CodePudding user response:

There are several key points to take into account when you start to use Spark to process big amounts of data in order to analyze our performance:

Spark parallelism depends of the number of partitions that you have in your distributed memory representations(RDD or Dataframes). That means that the process(Spark actions) will be executed in parallel across the cluster. But note that there are two main different kind of transformations: Narrow transformations and wide transformations. The former represent operations that will be executed without shuffle, so the data don´t need to be reallocated in different partitions thus avoiding data transfer among workers. Consider that if you what to perform a distinct by a specific key Spark must reorganize the data in order to detect the duplicates. Take a look to the doc.

Regarding doing more or less filter transformations:

Spark is based on a lazy evaluation model, it means that all the transformations that you executes on a dataframe are not going to be executed unless you call an action, for example a write operation. And the Spark optimizer evaluates your transformations in order to create an optimized execution plan. So, if you have five or six filter operations it will never traverse the dataframe six times(in contrast to other dataframe frameworks). The optimizer will take your filtering operations and will create one. Here some details.

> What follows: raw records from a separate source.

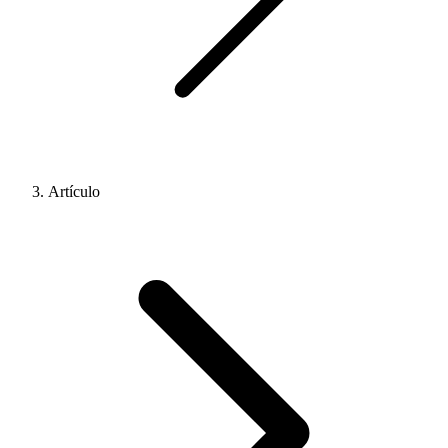
Artículo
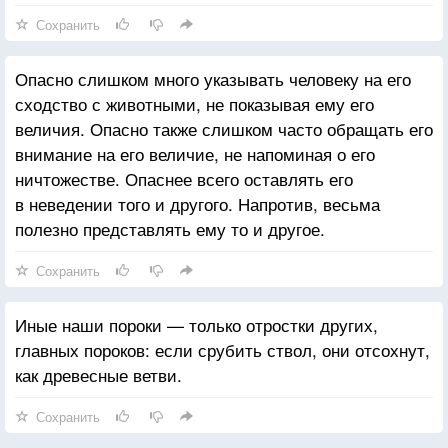
Сохранить
Опасно слишком много указывать человеку на его
сходство с животными, не показывая ему его
величия. Опасно также слишком часто обращать его
внимание на его величие, не напоминая о его
ничтожестве. Опаснее всего оставлять его
в неведении того и другого. Напротив, весьма
полезно представлять ему то и другое.
Сохранить
Иные наши пороки — только отростки других,
главных пороков: если срубить ствол, они отсохнут,
как древесные ветви.
Сохранить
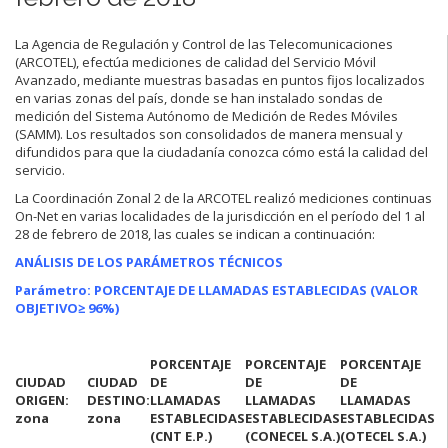
La Agencia de Regulación y Control de las Telecomunicaciones
(ARCOTEL), efectúa mediciones de calidad del Servicio Móvil
Avanzado, mediante muestras basadas en puntos fijos localizados
en varias zonas del país, donde se han instalado sondas de
medición del Sistema Autónomo de Medición de Redes Móviles
(SAMM). Los resultados son consolidados de manera mensual y
difundidos para que la ciudadanía conozca cómo está la calidad del
servicio.
La Coordinación Zonal 2 de la ARCOTEL realizó mediciones continuas
On-Net en varias localidades de la jurisdicción en el período del 1 al
28 de febrero de 2018, las cuales se indican a continuación:
ANÁLISIS DE LOS PARÁMETROS TÉCNICOS
Parámetro: PORCENTAJE DE LLAMADAS ESTABLECIDAS (VALOR
OBJETIVO
≥ 96%)
PORCENTAJE
PORCENTAJE
PORCENTAJE
CIUDAD
CIUDAD
DE
DE
DE
ORIGEN:
DESTINO:
LLAMADAS
LLAMADAS
LLAMADAS
zona
zona
ESTABLECIDAS
ESTABLECIDAS
ESTABLECIDAS
(CNT E.P.)
(CO
NECEL S.A.)
(OTECEL S.A.)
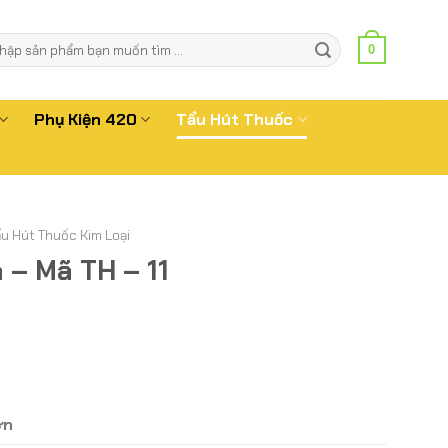
m
0
m:
Phụ Kiện 420
Tẩu Hút Thuốc
ẩu Hút Thuốc Kim Loại
 – Mã TH – 11
ơn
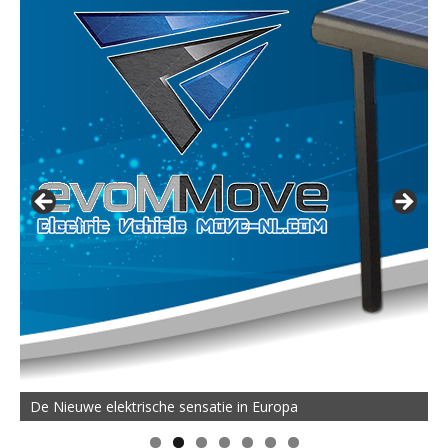
De Nieuwe elektrische sensatie in Europa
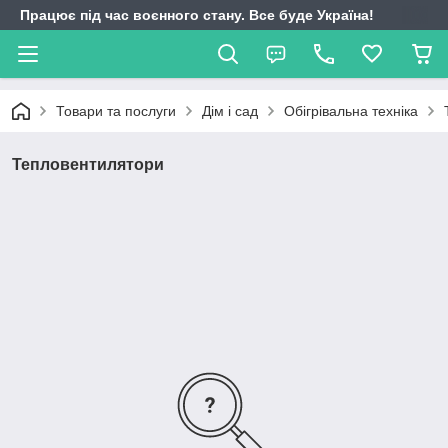
Працює під час воєнного стану. Все буде Україна!
Товари та послуги
Дім і сад
Обігрівальна техніка
Тепловентилятори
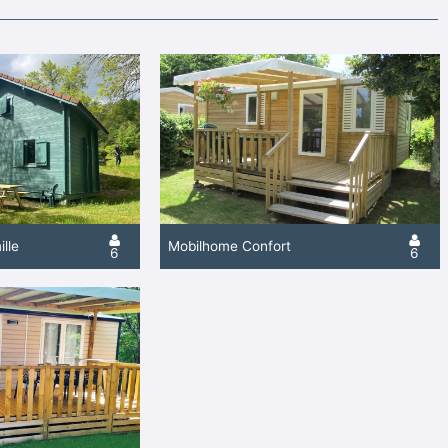
ille
Mobilhome Confort
6
6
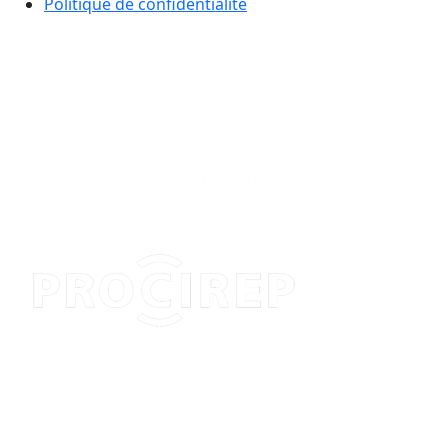
Politique de confidentialité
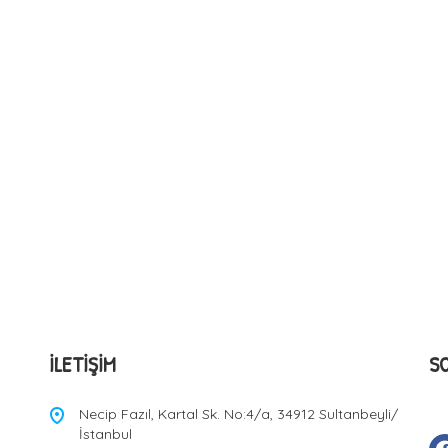
İLETIŞIM
S
Necip Fazıl, Kartal Sk. No:4/a, 34912 Sultanbeyli/
İstanbul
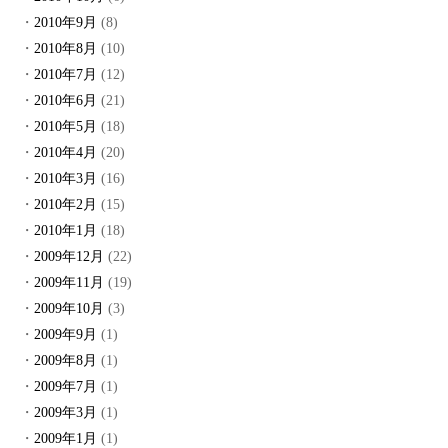
2010年9月
(8)
2010年8月
(10)
2010年7月
(12)
2010年6月
(21)
2010年5月
(18)
2010年4月
(20)
2010年3月
(16)
2010年2月
(15)
2010年1月
(18)
2009年12月
(22)
2009年11月
(19)
2009年10月
(3)
2009年9月
(1)
2009年8月
(1)
2009年7月
(1)
2009年3月
(1)
2009年1月
(1)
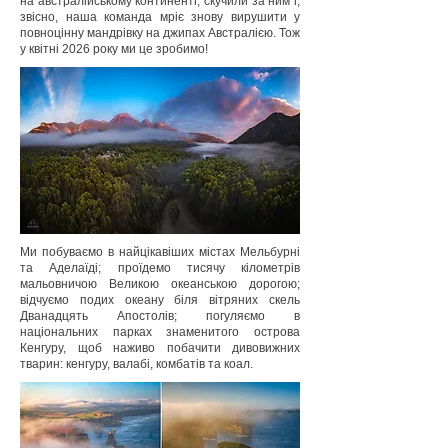
на австралійському континенті, скучили за ним і,
звісно, наша команда мріє знову вирушити у
повноцінну мандрівку на джипах Австралією. Тож
у квітні 2026 року ми це зробимо!
Ми побуваємо в найцікавіших містах Мельбурні
та Аделаїді; проїдемо тисячу кілометрів
мальовничою Великою океанською дорогою;
відчуємо подих океану біля вітряних скель
Дванадцять Апостолів; погуляємо в
національних парках знаменитого острова
Кенгуру, щоб наживо побачити дивовижних
тварин: кенгуру, валабі, комбатів та коал.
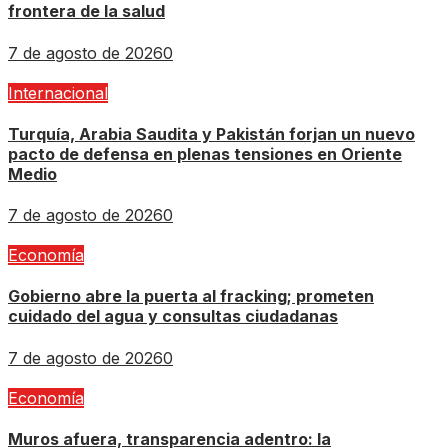
frontera de la salud
7 de agosto de 2026
0
Internacional
Turquía, Arabia Saudita y Pakistán forjan un nuevo
pacto de defensa en plenas tensiones en Oriente
Medio
7 de agosto de 2026
0
Economía
Gobierno abre la puerta al fracking; prometen
cuidado del agua y consultas ciudadanas
7 de agosto de 2026
0
Economía
Muros afuera, transparencia adentro: la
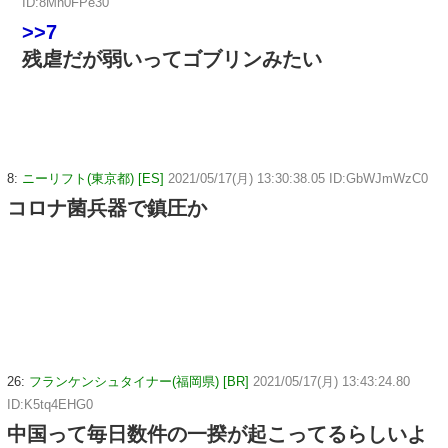
ID:8Mn0FPe30
>>7
残虐だが弱いってゴブリンみたい
8:
ニーリフト(東京都) [ES]
2021/05/17(月) 13:30:38.05 ID:GbWJmWzC0
コロナ菌兵器で鎮圧か
26:
フランケンシュタイナー(福岡県) [BR]
2021/05/17(月) 13:43:24.80
ID:K5tq4EHG0
中国って毎日数件の一揆が起こってるらしいよ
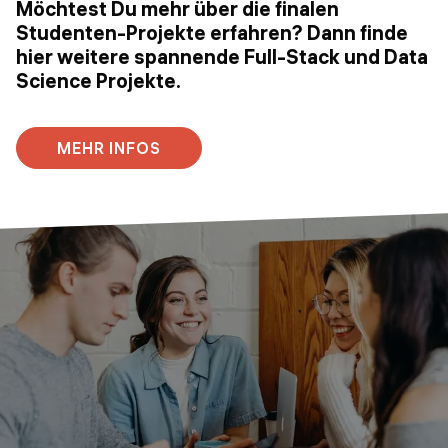
Möchtest Du mehr über die finalen
Studenten-Projekte erfahren? Dann finde
hier weitere spannende Full-Stack und Data
Science Projekte.
MEHR INFOS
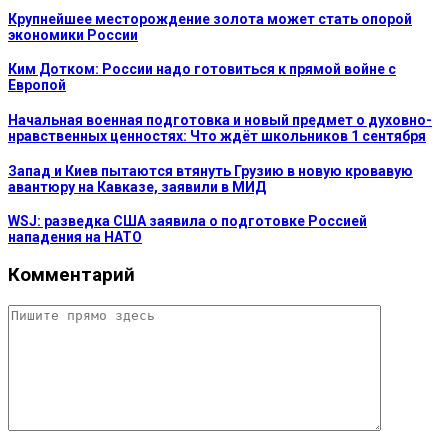
Крупнейшее месторождение золота может стать опорой
экономики России
Ким Дотком: России надо готовиться к прямой войне с
Европой
Начальная военная подготовка и новый предмет о духовно-
нравственных ценностях: Что ждёт школьников 1 сентября
Запад и Киев пытаются втянуть Грузию в новую кровавую
авантюру на Кавказе, заявили в МИД
WSJ: разведка США заявила о подготовке Россией
нападения на НАТО
Комментарий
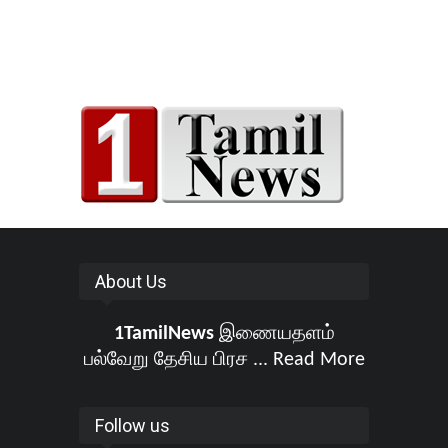
About Us
1TamilNews
இணையதளம்
பல்வேறு தேசிய பிரச ...
Read More
Follow us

So have in mind that Spark is a distributed in memory data processor and it is a must to know these details because you can spawn hundreds of cores over hundred of Gbs.

CodePudding user response:

The efficiency of this approach highly depends on the ability to reduce the amount of the overlapped data files that are scanned by both the splits. I will focus on two techniques that allow data-skipping:

  1. Partitions - if the predicates are based on a partitioned column, only the necessary data will be scanned, based on the condition. In your case, if you split the original dataframe into 2 based on a partitioned column filtering, each dataframe will scan only the corresponding portion of the data. In this case, your approach will be perform really well as no data will be scanned twice.

  2. Filter/predicate pushdown - data stored in a format supporting filter pushdown (Parquet for example) allows reading only the files that contains records with values matching the condition. In case that the values of the filtered column are distributed across many files, the filter pushdown will be inefficient since the data is skipped on a file basis and if a certain file contains values for both the splits, it will be scanned twice. Writing the data sorted by the filtered column might improve the efficiency of the filter pushdown (on read) by gathering the same values into a fewer amount of files.

As long as you manage to split your dataframe, using the above techniques, and minimize the amount of the overlap between the splits, this approach will be more efficient.